Copy the data verbatim, starting at the line containing "scientific name: Himantopus leucocephalus" and ending with the line containing "scientific name: Geranium maculatum", including both of those lines.

::: Dataset content :::

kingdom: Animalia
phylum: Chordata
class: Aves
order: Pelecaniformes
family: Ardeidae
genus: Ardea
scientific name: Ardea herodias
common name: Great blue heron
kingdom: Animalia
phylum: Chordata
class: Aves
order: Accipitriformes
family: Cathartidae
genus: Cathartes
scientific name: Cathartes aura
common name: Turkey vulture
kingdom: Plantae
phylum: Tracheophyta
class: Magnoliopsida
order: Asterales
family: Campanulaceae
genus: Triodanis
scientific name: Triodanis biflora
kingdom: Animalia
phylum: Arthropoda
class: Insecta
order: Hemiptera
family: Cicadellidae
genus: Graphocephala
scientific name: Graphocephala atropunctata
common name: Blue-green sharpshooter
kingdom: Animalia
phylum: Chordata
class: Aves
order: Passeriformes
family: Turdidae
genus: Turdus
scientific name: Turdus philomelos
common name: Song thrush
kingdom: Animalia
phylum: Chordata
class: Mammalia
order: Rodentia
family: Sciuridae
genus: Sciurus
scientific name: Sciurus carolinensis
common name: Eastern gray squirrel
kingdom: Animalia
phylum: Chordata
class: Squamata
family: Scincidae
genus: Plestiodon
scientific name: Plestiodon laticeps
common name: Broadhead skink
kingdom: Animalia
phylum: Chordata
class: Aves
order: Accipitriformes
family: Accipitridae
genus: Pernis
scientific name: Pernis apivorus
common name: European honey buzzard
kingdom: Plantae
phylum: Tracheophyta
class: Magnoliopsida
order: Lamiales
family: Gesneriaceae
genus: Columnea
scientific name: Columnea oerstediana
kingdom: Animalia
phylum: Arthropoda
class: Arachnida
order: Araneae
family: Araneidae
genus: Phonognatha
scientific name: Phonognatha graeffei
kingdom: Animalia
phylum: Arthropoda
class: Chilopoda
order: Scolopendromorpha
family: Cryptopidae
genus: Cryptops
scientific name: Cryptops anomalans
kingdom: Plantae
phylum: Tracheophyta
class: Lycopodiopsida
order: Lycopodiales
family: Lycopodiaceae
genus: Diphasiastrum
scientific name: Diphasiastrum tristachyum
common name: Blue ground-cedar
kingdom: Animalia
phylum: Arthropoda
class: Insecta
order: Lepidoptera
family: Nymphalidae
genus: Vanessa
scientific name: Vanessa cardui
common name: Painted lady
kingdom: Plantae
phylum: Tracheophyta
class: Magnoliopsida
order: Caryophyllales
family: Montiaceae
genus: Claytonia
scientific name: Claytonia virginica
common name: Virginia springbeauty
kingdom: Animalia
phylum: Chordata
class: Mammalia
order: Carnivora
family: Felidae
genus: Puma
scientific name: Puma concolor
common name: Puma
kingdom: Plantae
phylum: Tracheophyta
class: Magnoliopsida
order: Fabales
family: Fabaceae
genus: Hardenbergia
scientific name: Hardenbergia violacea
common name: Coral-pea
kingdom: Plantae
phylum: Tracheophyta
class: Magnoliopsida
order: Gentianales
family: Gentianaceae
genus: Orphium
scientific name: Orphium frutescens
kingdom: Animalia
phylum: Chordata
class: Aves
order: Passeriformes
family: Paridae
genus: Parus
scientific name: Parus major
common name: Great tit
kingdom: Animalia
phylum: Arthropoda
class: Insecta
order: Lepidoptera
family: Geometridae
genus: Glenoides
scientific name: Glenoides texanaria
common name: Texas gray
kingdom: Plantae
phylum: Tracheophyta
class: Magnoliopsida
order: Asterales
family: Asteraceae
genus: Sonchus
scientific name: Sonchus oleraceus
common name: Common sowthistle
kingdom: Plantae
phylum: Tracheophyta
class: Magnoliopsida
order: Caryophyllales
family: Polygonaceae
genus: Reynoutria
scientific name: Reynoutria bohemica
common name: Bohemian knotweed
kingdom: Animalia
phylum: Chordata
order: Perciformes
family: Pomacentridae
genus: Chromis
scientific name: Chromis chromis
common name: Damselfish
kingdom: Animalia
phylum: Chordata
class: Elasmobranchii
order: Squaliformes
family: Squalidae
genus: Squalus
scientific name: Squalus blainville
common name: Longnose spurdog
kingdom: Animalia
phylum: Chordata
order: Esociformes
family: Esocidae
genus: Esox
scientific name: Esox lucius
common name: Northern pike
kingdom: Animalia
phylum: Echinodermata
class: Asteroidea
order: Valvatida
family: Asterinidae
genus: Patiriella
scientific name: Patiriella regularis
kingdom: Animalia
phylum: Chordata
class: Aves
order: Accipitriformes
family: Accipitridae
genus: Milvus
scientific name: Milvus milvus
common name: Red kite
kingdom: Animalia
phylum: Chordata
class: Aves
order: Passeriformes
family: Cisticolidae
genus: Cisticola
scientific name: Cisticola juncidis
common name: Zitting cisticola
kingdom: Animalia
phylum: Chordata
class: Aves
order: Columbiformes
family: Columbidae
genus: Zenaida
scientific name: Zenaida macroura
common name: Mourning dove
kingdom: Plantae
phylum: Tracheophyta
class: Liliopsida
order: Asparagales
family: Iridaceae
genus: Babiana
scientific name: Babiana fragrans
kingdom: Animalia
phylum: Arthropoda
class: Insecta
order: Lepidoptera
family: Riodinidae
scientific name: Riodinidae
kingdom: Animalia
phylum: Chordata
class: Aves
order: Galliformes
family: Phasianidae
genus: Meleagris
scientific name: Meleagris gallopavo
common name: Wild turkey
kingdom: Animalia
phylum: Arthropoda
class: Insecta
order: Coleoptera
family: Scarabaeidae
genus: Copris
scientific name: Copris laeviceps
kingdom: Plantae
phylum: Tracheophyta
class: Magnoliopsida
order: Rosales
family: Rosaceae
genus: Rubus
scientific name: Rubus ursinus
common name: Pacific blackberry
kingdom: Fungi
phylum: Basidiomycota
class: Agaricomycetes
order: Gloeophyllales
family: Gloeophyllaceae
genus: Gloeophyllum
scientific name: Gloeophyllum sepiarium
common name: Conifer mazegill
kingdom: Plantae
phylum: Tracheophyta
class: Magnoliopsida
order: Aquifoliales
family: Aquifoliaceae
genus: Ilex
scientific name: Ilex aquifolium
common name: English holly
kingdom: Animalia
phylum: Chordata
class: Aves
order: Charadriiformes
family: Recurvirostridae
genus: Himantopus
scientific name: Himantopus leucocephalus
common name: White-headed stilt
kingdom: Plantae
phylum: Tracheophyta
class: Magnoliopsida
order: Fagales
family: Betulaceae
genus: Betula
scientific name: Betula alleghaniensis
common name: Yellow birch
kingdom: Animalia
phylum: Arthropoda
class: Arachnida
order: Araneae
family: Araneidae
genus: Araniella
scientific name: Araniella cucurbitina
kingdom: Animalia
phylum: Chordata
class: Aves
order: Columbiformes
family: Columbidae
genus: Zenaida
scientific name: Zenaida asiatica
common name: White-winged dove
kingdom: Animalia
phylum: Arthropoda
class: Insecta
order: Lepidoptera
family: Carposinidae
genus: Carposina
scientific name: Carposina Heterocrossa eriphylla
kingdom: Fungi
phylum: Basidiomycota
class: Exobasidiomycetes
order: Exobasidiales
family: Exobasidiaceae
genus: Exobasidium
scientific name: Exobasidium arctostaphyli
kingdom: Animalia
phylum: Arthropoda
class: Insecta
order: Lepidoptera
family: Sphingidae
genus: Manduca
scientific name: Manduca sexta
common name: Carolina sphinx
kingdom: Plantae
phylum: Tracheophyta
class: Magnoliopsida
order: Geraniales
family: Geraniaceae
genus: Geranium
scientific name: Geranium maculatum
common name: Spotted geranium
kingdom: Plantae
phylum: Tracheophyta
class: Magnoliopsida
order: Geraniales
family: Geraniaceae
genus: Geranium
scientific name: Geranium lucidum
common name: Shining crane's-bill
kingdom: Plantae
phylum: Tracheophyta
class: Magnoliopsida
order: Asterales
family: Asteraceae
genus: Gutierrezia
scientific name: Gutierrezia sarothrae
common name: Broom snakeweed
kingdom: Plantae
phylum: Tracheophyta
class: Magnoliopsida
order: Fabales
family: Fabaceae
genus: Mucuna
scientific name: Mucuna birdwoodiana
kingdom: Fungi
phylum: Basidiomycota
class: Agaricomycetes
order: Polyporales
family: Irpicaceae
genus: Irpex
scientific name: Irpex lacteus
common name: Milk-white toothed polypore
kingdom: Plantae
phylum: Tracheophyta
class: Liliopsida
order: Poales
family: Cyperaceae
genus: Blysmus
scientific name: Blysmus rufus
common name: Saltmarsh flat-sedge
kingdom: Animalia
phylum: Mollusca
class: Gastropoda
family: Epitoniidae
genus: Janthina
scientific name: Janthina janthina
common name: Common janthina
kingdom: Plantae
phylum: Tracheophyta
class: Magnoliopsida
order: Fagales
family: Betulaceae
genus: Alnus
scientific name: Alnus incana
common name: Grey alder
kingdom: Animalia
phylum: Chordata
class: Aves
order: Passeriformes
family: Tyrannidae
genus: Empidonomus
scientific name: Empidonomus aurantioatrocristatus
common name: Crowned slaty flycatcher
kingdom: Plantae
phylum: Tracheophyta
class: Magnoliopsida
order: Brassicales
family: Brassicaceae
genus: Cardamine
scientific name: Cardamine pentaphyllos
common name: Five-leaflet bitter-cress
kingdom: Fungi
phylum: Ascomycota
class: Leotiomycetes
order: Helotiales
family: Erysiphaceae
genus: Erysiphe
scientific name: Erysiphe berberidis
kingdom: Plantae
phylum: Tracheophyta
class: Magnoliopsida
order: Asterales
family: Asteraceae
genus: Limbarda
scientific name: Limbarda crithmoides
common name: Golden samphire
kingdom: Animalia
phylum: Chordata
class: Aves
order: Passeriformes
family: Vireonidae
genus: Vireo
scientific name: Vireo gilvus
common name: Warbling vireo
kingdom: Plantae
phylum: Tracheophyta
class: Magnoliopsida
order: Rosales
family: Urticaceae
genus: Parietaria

:::

Exercise answer
scientific name: Himantopus leucocephalus
common name: White-headed stilt
kingdom: Plantae
phylum: Tracheophyta
class: Magnoliopsida
order: Fagales
family: Betulaceae
genus: Betula
scientific name: Betula alleghaniensis
common name: Yellow birch
kingdom: Animalia
phylum: Arthropoda
class: Arachnida
order: Araneae
family: Araneidae
genus: Araniella
scientific name: Araniella cucurbitina
kingdom: Animalia
phylum: Chordata
class: Aves
order: Columbiformes
family: Columbidae
genus: Zenaida
scientific name: Zenaida asiatica
common name: White-winged dove
kingdom: Animalia
phylum: Arthropoda
class: Insecta
order: Lepidoptera
family: Carposinidae
genus: Carposina
scientific name: Carposina Heterocrossa eriphylla
kingdom: Fungi
phylum: Basidiomycota
class: Exobasidiomycetes
order: Exobasidiales
family: Exobasidiaceae
genus: Exobasidium
scientific name: Exobasidium arctostaphyli
kingdom: Animalia
phylum: Arthropoda
class: Insecta
order: Lepidoptera
family: Sphingidae
genus: Manduca
scientific name: Manduca sexta
common name: Carolina sphinx
kingdom: Plantae
phylum: Tracheophyta
class: Magnoliopsida
order: Geraniales
family: Geraniaceae
genus: Geranium
scientific name: Geranium maculatum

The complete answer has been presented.